If a family or shop owner only wants to have a bathroom painted, then it might seem like the perfect project for doing it yourself. The only problem is that there are many tight angles in a bathroom, and painting around them can be a challenge. There are also a lot of slick surfaces that can be both an obstacle and a target for stray drops of paint. Getting it done right requires planning and expert attention to detail.
A professional bathroom painter such as those available from Painter Pros can get the job done with an appreciation for the unique requirements of a bathroom. They know that sinks and tile and mirrors are no place for paint splatter and are careful to leave caulking open to breathe.
A professional painter likely studied the details of how a bathroom is put together and knows where all the critical points tend to be. Certain surfaces bind to paint easier to others, and a paint job has to be resilient to saturated moisture. There are also special points such as the fact that certain types of wood are better with stain than with paint, and calked surfaces do not need to be painted over.
They say that the devil is in the details, and this is very true of bathrooms.

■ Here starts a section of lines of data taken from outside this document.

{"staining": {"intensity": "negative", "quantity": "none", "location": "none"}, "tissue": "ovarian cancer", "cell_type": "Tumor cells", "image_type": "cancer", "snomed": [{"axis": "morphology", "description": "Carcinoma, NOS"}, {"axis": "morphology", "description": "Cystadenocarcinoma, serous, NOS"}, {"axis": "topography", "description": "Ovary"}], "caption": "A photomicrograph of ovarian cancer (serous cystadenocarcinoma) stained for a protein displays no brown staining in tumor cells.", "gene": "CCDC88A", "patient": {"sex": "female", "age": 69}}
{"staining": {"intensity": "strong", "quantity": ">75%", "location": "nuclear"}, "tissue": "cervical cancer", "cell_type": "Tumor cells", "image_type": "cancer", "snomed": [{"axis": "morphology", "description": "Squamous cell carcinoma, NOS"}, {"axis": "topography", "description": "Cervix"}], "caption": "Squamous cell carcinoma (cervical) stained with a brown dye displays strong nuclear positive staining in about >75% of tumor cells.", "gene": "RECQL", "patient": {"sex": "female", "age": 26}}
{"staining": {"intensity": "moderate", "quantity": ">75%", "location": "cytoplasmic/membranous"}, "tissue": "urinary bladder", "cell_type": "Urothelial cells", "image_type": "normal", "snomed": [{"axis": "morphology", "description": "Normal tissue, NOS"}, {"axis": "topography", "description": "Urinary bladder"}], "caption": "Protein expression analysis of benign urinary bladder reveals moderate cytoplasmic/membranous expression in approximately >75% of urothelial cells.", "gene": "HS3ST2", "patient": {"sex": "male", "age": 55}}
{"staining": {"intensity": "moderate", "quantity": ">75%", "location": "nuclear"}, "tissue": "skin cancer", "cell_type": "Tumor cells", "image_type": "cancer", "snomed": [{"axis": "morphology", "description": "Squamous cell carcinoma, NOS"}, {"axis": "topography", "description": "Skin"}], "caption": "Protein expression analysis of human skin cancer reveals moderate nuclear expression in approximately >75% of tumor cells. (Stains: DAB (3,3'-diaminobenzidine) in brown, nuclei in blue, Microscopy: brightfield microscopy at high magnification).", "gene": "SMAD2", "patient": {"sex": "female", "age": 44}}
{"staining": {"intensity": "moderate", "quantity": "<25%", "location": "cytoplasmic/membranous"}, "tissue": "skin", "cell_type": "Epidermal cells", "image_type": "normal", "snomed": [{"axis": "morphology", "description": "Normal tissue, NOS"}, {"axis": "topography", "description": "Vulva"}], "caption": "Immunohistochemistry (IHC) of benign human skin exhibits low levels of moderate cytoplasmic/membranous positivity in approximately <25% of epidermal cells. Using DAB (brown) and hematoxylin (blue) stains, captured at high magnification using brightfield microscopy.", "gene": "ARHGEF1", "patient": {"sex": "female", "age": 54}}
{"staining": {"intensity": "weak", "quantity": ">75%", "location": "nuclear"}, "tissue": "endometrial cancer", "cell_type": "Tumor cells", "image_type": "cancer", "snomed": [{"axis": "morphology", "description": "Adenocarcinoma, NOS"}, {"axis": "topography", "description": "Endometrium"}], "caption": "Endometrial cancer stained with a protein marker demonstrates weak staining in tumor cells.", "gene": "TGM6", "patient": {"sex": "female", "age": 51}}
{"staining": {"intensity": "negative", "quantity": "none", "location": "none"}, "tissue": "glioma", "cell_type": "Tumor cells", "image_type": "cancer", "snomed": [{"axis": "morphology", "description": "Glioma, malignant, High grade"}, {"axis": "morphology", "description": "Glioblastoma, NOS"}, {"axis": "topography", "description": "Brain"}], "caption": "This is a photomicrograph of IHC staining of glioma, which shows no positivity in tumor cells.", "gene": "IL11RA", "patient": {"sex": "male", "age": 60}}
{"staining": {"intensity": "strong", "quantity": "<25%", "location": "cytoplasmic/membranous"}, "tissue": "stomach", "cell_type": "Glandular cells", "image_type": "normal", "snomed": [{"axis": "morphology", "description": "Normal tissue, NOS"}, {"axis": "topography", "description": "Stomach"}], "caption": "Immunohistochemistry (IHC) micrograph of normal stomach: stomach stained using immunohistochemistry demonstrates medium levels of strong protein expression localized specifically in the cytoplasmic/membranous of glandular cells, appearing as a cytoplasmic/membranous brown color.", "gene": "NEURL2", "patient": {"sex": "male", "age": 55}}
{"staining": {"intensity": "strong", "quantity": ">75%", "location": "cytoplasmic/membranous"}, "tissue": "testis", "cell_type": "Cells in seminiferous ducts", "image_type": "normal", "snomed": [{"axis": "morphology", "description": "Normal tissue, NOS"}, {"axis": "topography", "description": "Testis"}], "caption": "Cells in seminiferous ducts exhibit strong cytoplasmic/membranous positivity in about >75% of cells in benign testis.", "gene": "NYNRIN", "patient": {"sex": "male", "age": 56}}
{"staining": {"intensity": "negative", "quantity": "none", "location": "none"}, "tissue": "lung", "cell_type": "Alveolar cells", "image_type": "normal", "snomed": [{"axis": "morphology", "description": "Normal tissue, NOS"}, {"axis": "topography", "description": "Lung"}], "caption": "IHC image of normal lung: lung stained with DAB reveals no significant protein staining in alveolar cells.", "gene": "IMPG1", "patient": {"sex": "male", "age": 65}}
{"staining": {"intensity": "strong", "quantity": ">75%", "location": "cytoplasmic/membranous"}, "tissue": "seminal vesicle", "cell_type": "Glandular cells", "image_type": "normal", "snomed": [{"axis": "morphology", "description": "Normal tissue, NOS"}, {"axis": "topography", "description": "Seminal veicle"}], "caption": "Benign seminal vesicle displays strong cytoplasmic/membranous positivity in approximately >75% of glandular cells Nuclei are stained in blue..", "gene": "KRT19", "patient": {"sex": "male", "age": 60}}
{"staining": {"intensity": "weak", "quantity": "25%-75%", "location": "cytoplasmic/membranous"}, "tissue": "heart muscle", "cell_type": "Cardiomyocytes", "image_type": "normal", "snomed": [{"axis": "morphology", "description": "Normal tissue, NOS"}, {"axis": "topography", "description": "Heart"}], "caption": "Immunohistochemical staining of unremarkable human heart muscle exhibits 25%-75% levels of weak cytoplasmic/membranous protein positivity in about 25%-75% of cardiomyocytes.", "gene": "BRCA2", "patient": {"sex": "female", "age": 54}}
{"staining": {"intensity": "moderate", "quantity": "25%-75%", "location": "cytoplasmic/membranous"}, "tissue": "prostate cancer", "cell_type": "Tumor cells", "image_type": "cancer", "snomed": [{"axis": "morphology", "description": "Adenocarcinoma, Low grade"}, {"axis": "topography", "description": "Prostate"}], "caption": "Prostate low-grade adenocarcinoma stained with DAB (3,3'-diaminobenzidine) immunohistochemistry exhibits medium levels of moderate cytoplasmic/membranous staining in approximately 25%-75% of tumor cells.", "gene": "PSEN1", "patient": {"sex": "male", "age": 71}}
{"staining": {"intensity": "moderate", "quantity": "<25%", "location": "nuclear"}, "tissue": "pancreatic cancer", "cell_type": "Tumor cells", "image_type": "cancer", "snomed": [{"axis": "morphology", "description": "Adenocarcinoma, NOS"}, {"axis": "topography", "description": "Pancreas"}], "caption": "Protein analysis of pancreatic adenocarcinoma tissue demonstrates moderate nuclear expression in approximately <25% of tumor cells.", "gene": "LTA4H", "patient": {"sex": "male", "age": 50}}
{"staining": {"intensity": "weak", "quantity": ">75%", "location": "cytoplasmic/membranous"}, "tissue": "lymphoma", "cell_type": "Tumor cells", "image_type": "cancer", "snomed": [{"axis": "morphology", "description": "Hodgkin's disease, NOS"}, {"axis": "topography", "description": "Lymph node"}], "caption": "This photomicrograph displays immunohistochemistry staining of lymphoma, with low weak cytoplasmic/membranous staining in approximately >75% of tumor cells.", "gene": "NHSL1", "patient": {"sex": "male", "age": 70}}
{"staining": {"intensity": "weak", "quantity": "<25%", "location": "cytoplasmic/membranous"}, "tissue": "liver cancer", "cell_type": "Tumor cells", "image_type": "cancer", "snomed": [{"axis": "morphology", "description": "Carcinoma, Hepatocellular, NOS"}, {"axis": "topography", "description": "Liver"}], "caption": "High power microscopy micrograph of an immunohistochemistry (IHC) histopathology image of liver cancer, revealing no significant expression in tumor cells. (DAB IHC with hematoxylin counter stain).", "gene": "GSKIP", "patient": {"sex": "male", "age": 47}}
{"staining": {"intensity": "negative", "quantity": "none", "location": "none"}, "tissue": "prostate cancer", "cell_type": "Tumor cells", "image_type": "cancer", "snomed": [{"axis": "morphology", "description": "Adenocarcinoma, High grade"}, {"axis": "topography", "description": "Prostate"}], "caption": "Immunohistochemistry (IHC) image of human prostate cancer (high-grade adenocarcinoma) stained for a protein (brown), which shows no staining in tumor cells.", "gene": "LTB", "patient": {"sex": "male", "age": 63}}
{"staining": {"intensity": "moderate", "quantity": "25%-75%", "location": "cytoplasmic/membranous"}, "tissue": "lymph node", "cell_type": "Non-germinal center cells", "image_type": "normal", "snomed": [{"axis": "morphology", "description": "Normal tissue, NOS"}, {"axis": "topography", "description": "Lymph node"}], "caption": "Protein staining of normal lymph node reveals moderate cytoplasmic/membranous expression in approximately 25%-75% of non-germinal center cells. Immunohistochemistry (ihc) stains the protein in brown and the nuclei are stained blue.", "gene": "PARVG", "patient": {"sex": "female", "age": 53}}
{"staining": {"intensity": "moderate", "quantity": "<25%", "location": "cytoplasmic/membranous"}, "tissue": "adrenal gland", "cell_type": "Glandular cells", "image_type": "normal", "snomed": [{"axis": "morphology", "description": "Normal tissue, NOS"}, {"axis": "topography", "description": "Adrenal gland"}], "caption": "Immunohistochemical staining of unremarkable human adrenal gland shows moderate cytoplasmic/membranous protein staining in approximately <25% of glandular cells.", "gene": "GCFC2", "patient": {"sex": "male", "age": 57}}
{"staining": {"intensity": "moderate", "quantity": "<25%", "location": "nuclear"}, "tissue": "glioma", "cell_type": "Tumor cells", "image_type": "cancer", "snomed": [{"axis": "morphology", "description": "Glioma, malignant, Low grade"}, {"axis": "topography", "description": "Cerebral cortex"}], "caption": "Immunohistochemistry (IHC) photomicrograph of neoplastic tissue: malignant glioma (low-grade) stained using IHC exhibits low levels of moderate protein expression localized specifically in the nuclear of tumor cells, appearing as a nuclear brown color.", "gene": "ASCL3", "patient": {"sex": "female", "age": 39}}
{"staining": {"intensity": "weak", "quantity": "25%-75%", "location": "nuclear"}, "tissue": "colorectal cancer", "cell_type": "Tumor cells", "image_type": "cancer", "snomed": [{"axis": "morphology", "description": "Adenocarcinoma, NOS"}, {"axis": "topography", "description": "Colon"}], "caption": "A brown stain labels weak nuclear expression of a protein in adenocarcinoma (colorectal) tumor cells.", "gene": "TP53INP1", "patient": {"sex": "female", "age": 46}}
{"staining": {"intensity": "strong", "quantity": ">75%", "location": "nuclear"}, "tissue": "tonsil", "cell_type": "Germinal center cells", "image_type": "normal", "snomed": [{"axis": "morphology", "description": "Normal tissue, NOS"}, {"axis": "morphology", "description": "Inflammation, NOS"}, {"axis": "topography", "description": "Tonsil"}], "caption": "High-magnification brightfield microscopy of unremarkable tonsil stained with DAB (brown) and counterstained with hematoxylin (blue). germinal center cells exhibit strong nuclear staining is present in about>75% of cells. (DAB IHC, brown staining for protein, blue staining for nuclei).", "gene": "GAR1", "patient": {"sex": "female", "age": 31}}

With several appliances that depend on piped water, bathrooms are best designed and maintained by plumbers, and professional painters should be able to appreciate the challenges faced by plumbers. The paint job should leave ceramic cracks such as calked surfaces visible for future workers.
Years of experience from a professional bathroom painter or house painter also provides insight into what works in the long run. Bathrooms are places where moisture saturates and gets under the paint and into the drywall. There is the real potential for flaking, bacterial growth, and drywall damage. The paint used should be completely nontoxic and yet not able to support any form of growth.
Durable paint such as polymer should be able to withstand daily hot showers without being damaged by the repeated exposure to heat and water. It should go a long time without flaking, should be able to protect the underlying drywall, and should not be harmful to humans whenever the paint job does become an issue a decade or more into the future.
All safety aside, there are also considerations such as personal taste. The homeowner tends to ignore the floor, but a visitor will quickly notice any contrast between the paint and the floor tile and any other bathroom colors. As an example, a white bathtub and sink counter match each other, and a light color such as blue or a very faint yellow might match the white.
Bathrooms tend to be very well lit. If there are plenty of bulbs above the mirror, then it might be possible to get away with dark wall paint. On the flip side, light paint helps to rebound light into all corners. If the shower is far from the light source, then playing with mirrors and bright paint can help to provide the needed illumination.